Resenha │ Fruitvale Station – A Última Parada

07.02.2014 │ 17:43

As estatísticas diárias não deixam mentir, muitos jovens de periferia – sejam em países desenvolvidos ou subdesenvolvidos – são tratados com violência pela força policial em situações de intimidação. Assuntos como o “rolezinho” em São Paulo ou um jovem negro preso a um poste no Rio de Janeiro, mostram uma faceta assustadora do racismo numa sociedade que acredita que esse tipo de problema ficou trancado no século XIX. Em “Fruitvale Station”, o bem recebido debut de Ryan Coogler, a realidade ganha o mundo ficcional afim de humanizar as estatísticas cruéis, pois como disse o próprio diretor: “Quando você conhece alguém como um ser humano, você sabe que aquela vida significa alguma coisa”.
O longa mostra o último dia de vida de Oscar Grant III, um jovem negro de 22 anos, que ficou conhecido no mundo todo quando foi morto por um policial, na madrugada do primeiro dia de 2009, na estação de Fruitvale Station, em Oakland, na California. Oscar era um típico jovem de periferia em busca de oportunidades, liberto há pouco tempo da cadeia, com uma filha pequena e uma rotina que oscilava entre ter uma vida “segura” com emprego em um supermercado ou vender drogas e manter o sustento em um padrão de vida mais razoável. Tomando a atitude de começar o novo ano de forma diferente, Oscar vai com a namorada e amigos para São Francisco, e na volta, por conta de uma situação inconveniente dentro do metrô, Oscar e alguns amigos são acuados pela polícia pelo simples fato de serem negros.
Mesmo que o espectador assista ao longa sabendo como a história irá se desenvolver, é impossível não criar uma relação de empatia com o personagem de Oscar, um jovem comum, tratado como tal, com suas próprias dúvidas e decisões. Nota-se que em várias situações do enredo, Coogler dá um enfoque mais forte no ser humano Oscar, mostrando atitudes que não condizem com a forma em que foi tratado, horas depois, pelos policiais civis da estação de metrô.
A família de Oscar é a base para que ele pense o tempo todo sobre seus atos e consequências, parece que todos ao redor dele sabem que seus papéis são fundamentais na vida do jovem. Tudo é ação e consequência em “Fruitvale Station”, ou pelo menos todos acham que sempre há alguma ação, algum erro cometido para que a consequência seja tão punitiva, como a morte. O desespero da mãe de Oscar, insistindo para que o filho ande de metrô para não correr perigos dirigindo, é dolorido. Não há como não sentir na pele o sofrimento de seres humanos acreditando que algo maior possa interceder por ele, já que outros são incapazes do mesmo.
“Fruitvale Station” é um longa esteticamente interessante. Mesmo com um enfoque documentarista, com as câmeras trabalhando em Oscar e nos seus arredores, levando o espectador pela mão, ou simplesmente o colocando dentro de um cômodo e até dentro do metrô lotado, o filme é extremamente sensível pela forma que o roteiro se desenvolve, tratando de uma vida e menos de uma notícia em capa de jornal sensacionalista.
Interessante perceber como “Fruitvale Station” dialoga com o forte concorrente ao Oscar desse ano “12 Anos de Escravidão”, de Steve McQueen.

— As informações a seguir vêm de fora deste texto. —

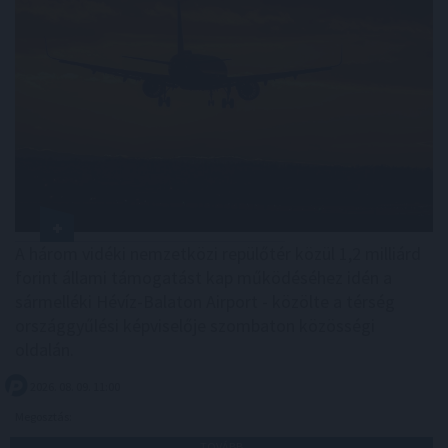
A három vidéki nemzetközi repülőtér közül 1,2 milliárd
forint állami támogatást kap működéséhez idén a
sármelléki Hévíz-Balaton Airport - közölte a térség
országgyűlési képviselője szombaton közösségi
oldalán.
2026. 08. 09. 11:00
Megosztás:
TOVÁBB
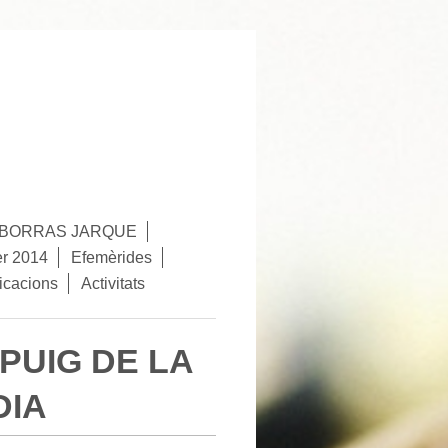
Ó BORRAS JARQUE
er 2014
Efemèrides
icacions
Activitats
PUIG DE LA
DIA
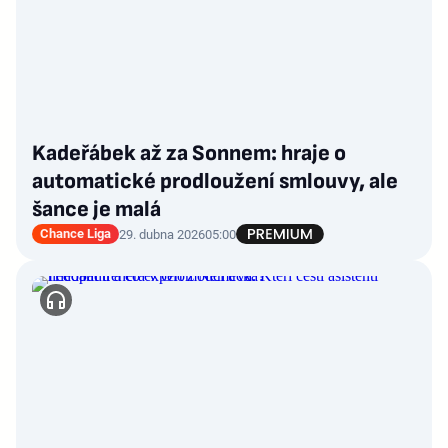
Kadeřábek až za Sonnem: hraje o
automatické prodloužení smlouvy, ale
šance je malá
Chance Liga
29. dubna 2026
05:00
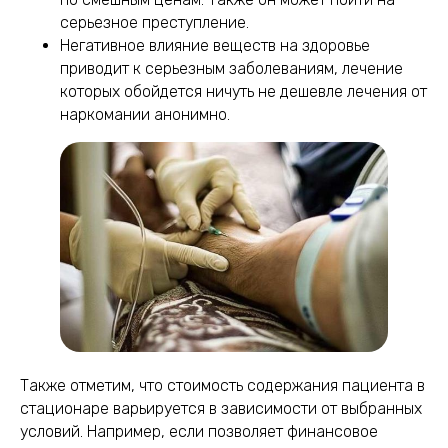
серьезное преступление.
Негативное влияние веществ на здоровье
приводит к серьезным заболеваниям, лечение
которых обойдется ничуть не дешевле лечения от
наркомании анонимно.
Также отметим, что стоимость содержания пациента в
стационаре варьируется в зависимости от выбранных
условий. Например, если позволяет финансовое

O segundo tratando das bases de uma sociedade americana que enfrentou inclusive um apartheid racial e social já em meados do século XX, e que hoje ainda lida com guetos e atos de uma polícia, e por que não dizer de uma sociedade inteira, que ainda define seres humanos pelo território em que vivem, por crenças diversas e o mais doentio de tudo, pela cor da pele.

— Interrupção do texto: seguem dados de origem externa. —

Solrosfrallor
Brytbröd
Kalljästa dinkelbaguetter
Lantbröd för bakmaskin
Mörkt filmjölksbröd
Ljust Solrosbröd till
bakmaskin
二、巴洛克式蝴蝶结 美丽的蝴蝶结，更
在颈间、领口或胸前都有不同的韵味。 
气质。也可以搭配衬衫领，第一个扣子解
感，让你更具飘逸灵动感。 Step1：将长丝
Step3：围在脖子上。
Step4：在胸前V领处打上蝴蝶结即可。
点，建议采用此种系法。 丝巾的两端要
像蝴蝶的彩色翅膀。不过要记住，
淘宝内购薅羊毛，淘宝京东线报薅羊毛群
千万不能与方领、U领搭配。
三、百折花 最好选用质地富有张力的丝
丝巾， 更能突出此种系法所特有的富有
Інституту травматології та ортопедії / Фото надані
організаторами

Mesmo que distantes de um vislumbre para uma sociedade menos segregadora, filmes como “Fruitvale Station” são extremamente necessários para que as notícias que ocupam as capas de jornais e programas de TV sensacionalistas não sejam parte da cotidiano, tornando-se algo banal e estatístico, e sim que possam de fato questionar se realmente existe algo que torna os humanos diferentes entre si.